Area Designations and Implementation of the Sulfur Dioxide National Ambient Air Quality Standard
Posted: February 22nd, 2013Author: All4 Staff
On February 6, 2013, U.S. EPA issued a white paper outlining the agency’s updated strategy for completing initial area designations under the June 2010 1-hour primary sulfur dioxide (SO2) National Ambient Air Quality Standard (NAAQS). The white paper is not intended as final rulemaking or to be legally binding, but rather offers U.S. EPA’s current line of the thinking on the NAAQS implementation process. According to U.S. EPA, their implementation strategy will incorporate input received from air agencies and stakeholders, other NAAQS designation approaches, and the historical presence and importance of SO2 modeling in the past and in the Prevention of Significant Deterioration (PSD) permitting program. U.S. EPA also believes that the strategy will place an emphasis on prioritizing sources based on magnitude of emissions and proximity to large populations, advance an appropriate time scale for developing sufficient data needed to make determinations, and account for responsibilities of state and federal air agencies set forth in the designation process under the Clean Air Act (CAA). Received with mixed reviews, the issuance of the white paper largely represents a shift away from U.S. EPA’s focus on emissions modeling and towards emissions monitoring as the primary method of SO2 NAAQS compliance.
At its surface, the updated strategy revolves around the principal of providing flexibility for air agencies to determine the most appropriate and effective approach for determining NAAQS designations. Specifically, U.S. EPA is proposing that air agencies prescribe to a dual-pathway approach to the designation process in which individual agencies are allowed to use either monitoring, modeling, or some mix thereof for the characterization of SO2 concentrations. U.S. EPA believes that by utilizing such a dual-pathway approach air agencies will benefit from the cost- and time-effectiveness that modeling techniques offer in circumstances that prohibit the more accurate use of ambient monitoring networks. However, as stated in the paper, the U.S. EPA’s preference is for SO2 designations to be made in the same fashion as with other NAAQS designations (i.e., through the use of monitoring networks).

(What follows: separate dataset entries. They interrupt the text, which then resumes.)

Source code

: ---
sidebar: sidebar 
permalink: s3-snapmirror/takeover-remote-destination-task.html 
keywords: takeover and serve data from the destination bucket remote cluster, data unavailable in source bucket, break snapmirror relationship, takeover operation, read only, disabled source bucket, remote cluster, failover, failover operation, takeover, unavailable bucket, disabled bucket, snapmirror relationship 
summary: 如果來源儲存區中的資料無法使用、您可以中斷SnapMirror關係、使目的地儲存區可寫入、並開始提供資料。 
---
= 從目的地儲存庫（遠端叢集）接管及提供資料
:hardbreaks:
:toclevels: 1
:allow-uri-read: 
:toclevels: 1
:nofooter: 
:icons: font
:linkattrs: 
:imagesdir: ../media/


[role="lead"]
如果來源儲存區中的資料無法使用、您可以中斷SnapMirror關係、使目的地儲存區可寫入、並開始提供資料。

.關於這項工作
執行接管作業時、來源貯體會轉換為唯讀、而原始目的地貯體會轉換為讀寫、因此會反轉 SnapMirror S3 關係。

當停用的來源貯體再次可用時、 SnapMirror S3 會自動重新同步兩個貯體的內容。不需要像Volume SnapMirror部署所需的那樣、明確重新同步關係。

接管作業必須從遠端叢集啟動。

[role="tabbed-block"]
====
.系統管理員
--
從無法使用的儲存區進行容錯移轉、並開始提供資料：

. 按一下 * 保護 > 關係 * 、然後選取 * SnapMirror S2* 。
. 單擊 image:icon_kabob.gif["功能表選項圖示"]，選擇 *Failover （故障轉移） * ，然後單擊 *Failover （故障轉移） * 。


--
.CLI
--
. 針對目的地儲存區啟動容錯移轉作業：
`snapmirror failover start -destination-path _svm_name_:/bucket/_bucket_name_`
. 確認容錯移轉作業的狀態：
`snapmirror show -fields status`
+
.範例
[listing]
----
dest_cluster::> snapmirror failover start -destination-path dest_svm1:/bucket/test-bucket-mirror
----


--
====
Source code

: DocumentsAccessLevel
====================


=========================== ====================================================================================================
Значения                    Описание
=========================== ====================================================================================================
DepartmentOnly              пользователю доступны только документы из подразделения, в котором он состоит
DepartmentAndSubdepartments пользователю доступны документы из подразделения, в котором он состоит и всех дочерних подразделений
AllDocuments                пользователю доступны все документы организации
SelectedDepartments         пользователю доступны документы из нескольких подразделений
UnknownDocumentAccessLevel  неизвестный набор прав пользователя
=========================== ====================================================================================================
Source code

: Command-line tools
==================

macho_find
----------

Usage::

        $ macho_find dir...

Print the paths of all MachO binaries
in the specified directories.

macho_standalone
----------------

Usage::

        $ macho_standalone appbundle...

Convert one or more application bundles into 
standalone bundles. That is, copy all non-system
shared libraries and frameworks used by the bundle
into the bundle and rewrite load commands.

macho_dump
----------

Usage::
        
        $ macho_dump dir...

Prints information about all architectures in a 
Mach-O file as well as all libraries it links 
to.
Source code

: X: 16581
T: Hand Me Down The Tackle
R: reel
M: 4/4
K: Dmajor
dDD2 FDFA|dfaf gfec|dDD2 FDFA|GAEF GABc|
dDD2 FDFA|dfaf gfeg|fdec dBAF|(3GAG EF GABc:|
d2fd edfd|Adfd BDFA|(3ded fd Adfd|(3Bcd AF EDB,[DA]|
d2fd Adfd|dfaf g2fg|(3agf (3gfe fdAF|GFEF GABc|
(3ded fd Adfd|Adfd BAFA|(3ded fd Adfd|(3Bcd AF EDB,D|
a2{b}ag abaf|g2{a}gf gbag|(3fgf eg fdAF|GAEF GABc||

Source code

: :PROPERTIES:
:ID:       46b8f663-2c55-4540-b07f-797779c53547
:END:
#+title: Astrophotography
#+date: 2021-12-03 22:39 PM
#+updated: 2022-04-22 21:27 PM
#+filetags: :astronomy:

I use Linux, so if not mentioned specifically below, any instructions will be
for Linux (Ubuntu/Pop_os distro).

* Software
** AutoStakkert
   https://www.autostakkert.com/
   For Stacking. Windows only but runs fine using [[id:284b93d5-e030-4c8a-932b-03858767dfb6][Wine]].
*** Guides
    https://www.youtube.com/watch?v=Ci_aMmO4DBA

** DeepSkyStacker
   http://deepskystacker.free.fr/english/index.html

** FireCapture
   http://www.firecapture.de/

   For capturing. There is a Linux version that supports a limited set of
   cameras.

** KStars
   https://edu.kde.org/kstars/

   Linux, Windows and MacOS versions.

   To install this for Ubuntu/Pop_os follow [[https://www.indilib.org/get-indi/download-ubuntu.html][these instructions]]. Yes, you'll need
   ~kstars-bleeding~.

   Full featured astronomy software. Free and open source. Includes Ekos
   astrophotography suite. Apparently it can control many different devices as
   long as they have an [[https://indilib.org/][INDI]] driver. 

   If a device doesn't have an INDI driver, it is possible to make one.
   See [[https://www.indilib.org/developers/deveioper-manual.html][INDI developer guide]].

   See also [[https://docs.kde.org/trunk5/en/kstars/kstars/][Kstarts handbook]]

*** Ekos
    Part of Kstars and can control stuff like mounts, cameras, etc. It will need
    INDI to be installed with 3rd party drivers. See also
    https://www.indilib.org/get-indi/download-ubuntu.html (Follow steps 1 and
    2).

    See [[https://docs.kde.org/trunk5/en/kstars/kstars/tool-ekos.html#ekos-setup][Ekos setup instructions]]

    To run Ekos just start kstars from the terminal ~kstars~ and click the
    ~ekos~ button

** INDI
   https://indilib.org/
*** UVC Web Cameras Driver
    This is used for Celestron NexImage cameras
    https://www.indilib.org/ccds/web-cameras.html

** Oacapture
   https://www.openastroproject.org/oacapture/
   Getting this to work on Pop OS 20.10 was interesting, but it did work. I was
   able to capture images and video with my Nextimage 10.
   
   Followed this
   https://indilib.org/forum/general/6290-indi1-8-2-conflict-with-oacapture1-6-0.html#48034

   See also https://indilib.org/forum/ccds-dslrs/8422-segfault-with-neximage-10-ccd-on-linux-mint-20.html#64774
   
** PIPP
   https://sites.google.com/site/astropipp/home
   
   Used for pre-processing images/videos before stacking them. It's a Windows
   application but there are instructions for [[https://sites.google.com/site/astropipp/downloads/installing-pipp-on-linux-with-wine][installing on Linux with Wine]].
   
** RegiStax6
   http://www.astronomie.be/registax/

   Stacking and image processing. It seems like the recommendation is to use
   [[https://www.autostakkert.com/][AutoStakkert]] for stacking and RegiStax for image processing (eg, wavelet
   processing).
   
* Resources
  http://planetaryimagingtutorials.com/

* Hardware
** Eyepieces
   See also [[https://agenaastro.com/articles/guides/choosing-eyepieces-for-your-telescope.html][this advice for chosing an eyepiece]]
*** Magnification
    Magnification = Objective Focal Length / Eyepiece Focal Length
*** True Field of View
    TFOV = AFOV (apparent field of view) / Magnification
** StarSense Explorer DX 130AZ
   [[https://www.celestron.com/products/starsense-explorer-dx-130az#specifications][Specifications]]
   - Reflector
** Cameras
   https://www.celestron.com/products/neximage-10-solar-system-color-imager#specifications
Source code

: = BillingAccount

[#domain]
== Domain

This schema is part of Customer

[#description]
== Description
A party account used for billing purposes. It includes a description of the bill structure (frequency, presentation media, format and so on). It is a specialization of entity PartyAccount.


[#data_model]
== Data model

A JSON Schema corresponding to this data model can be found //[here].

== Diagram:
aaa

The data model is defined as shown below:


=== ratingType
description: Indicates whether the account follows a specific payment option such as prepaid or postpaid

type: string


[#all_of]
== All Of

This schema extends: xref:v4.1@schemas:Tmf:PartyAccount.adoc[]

Indeed, it appears U.S. EPA’s new strategy will focus on monitoring for emissions categorization as a starting point and use modeling as a secondary means when factors such as funding become an issue.
In addition to introducing the dual-pathway approach, the U.S. EPA’s new strategy places an emphasis on prioritizing which sources should be assessed in regards to attainment of the 1-hour standards. To do so, U.S. EPA proposes to identify sources based on the magnitude of their emissions and their proximity to large populations. U.S. EPA has issued information which indicates that approximately 540 of the 20,000 national SO2 sources nationwide have actual emissions which exceed 1,900 tons per year or, in other terms, account for roughly 90% of all SO2 emissions in the United States. To address these statistics, U.S. EPA is proposing the use of a two-pronged emission threshold for SO2 designation which would place a lower threshold of approximately 2,000-3,000 tons per year for sources located in more densely populated areas and a higher threshold of approximately 5,000-10,000 tons per year for sources located in less densely populated areas. Sources falling within these categories would need to be assessed relative to NAAQS compliance via the installation of ambient monitors of a dispersion modeling evaluation as determined by the applicable state agency. U.S. EPA has identified a number of factors that it intends to consider in selecting the appropriate thresholds for the two-pronged system, including: the comprehensiveness of the total emissions represented; the comparability of source coverage under the two-pronged approach with the typical source coverage of an ambient monitoring network; emission levels for sources in areas with monitored violations; and emission levels associated with sources that are well-controlled.
U.S. EPA has also proposed an implementation timeline for future designations that utilize the dual-pathway and two-pronged approaches discussed above. The proposed implementation timeline is designed to take effect in two stages so that a first round of modeling-based designations takes place prior to a subsequent round of monitoring-based designations. In general, the U.S. EPA would issue final technical assistance documents in July of 2013, identify which sources and areas will deploy new ambient monitors and which will conduct dispersion modeling in 2015, deploy new monitors and require completed dispersion modeling analyses for selected sources and nonattainment areas in January of 2017, require SIP designations for nonattainment modeled areas in 2019, issue final designations for the rest of the country in December of 2020, and require SIP attainment demonstrations for areas designated as nonattainment in 2022.
If you facility’s actual emissions are within or exceed the ranges of emissions referenced above it would be prudent to consider exploratory dispersion modeling and to understand the possible locations and costs of ambient monitors.